The Waters of the Stretton Hills
Church Stretton is well-known for its natural spring water that has a remarkably low mineral content. From Monday to Friday, visitors can sample the water from a free public tap at the front of the factory located on the Shrewsbury Road. Although the water no longer pumps from the Cwn Dale Spring, the water is pumped from an aquifer below the town and is the same water that is sold in bottles in shops around the world.
The Hall at Abbey-Cwm-Hir
Located 42 miles away from Church Stretton, the Hall at Abbey-Cwn-Hir is considered to be one of the best examples of Victorian Gothic Revival architecture in Wales. The 12-acre property has a 52 room house and a variety of landscaped gardens popular in the months of April to September when the rhododendrons and roses are in bloom.

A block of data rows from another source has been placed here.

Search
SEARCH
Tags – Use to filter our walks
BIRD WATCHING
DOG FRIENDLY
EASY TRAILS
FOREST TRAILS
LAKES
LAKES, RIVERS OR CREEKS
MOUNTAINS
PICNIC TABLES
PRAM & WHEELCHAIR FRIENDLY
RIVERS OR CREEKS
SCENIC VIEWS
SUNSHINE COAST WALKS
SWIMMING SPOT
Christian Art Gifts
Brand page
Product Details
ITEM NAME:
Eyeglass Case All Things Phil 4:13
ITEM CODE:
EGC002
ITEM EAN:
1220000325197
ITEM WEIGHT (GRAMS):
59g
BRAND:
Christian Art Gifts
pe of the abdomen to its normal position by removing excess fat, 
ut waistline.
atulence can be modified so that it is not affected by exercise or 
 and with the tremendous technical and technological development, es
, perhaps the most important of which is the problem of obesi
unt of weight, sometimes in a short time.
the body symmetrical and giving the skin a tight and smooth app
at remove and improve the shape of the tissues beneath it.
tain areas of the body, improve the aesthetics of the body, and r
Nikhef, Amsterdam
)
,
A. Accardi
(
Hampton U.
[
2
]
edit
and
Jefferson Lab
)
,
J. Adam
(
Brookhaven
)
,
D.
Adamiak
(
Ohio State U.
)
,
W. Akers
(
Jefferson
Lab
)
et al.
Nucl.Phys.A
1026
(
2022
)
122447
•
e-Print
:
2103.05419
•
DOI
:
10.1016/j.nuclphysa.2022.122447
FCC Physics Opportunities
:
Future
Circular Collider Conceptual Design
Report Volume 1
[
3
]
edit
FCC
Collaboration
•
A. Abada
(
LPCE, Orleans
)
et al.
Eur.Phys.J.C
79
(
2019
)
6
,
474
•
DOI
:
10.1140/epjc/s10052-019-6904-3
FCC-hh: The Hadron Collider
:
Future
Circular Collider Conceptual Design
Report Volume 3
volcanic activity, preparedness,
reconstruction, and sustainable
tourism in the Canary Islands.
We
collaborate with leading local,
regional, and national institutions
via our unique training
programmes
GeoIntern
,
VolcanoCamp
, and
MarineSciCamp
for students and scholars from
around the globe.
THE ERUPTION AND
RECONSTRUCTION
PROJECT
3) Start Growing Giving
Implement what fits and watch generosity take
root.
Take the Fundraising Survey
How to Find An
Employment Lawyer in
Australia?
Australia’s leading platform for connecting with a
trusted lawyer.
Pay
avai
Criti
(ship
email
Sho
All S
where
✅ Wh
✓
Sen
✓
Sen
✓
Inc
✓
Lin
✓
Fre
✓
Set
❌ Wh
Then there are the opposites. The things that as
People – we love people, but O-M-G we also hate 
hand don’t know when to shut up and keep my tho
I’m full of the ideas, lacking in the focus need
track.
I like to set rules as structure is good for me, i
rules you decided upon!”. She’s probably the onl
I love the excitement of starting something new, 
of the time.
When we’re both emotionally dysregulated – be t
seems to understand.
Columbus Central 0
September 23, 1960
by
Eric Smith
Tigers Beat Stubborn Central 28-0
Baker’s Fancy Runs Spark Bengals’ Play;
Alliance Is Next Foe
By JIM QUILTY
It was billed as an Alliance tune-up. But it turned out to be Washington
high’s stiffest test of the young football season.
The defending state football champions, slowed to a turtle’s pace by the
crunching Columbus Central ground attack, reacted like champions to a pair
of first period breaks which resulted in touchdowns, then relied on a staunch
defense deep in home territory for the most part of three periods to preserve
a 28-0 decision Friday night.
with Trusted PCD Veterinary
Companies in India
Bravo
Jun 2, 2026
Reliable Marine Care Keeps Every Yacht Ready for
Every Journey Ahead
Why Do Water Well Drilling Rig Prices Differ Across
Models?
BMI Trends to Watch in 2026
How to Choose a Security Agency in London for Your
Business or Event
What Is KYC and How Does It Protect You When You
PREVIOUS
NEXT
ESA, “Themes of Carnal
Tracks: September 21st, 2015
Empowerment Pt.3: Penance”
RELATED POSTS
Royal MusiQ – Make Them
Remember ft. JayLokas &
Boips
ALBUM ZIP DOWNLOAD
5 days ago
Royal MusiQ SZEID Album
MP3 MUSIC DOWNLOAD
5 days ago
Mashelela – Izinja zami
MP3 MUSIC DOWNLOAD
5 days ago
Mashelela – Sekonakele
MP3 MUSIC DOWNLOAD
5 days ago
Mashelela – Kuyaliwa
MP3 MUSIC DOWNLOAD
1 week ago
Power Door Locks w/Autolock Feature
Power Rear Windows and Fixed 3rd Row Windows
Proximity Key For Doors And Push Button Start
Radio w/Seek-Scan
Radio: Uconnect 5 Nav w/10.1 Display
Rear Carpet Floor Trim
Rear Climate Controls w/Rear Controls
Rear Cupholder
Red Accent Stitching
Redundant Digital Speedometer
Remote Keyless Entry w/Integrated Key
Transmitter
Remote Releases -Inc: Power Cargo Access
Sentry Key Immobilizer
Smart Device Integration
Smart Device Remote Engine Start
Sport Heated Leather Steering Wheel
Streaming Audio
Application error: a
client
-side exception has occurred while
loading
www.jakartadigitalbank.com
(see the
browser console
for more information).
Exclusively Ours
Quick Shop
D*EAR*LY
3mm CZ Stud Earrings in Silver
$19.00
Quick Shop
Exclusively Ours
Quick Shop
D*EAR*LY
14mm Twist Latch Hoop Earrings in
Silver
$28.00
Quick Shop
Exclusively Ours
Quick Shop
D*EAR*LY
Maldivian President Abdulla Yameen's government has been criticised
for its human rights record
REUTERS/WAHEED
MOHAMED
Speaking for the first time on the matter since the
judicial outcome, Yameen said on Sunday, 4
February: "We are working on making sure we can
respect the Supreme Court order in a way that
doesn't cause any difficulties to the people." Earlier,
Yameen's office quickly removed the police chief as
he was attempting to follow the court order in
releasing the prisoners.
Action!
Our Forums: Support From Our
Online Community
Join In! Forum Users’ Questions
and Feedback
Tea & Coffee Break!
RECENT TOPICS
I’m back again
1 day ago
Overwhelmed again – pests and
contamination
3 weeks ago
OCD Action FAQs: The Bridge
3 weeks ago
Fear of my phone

Formed more than 480 million years ago and at 536 meters above sea level, The Stiperstones is the second highest hill in the county of Shropshire. Appreciated for the views it allows of the Long Mynd, the North Shropshire plains and Mid Wales hills, The Stiperstones is part of the Shropshire Hills Area of Outstanding Natural Beauty. It is also a habitat for ta number of birds including the red grouse and the rare ring ouzel.
Wild Ponies in the Long Mynd
Wild ponies are a common sight in Shropshire Hills almost all year round. Tolerant of both foot and car traffic, the ponies can be approached if done carefully and visitors are advised to keeps their dogs on a lead when walking to spot ponies.
Wroxeter Roman Vineyard
Located in the foothills of Wrexin and close to the Roman city of Uriconium, the Wroxeter Roman Vineyard offers free wine tasting that will give you a “taste of Shropshire” and visitors are encouraged to walk around the vineyard planted in 1991, to get a sense of what it was like when the Romans made wine in the area 2000 years ago.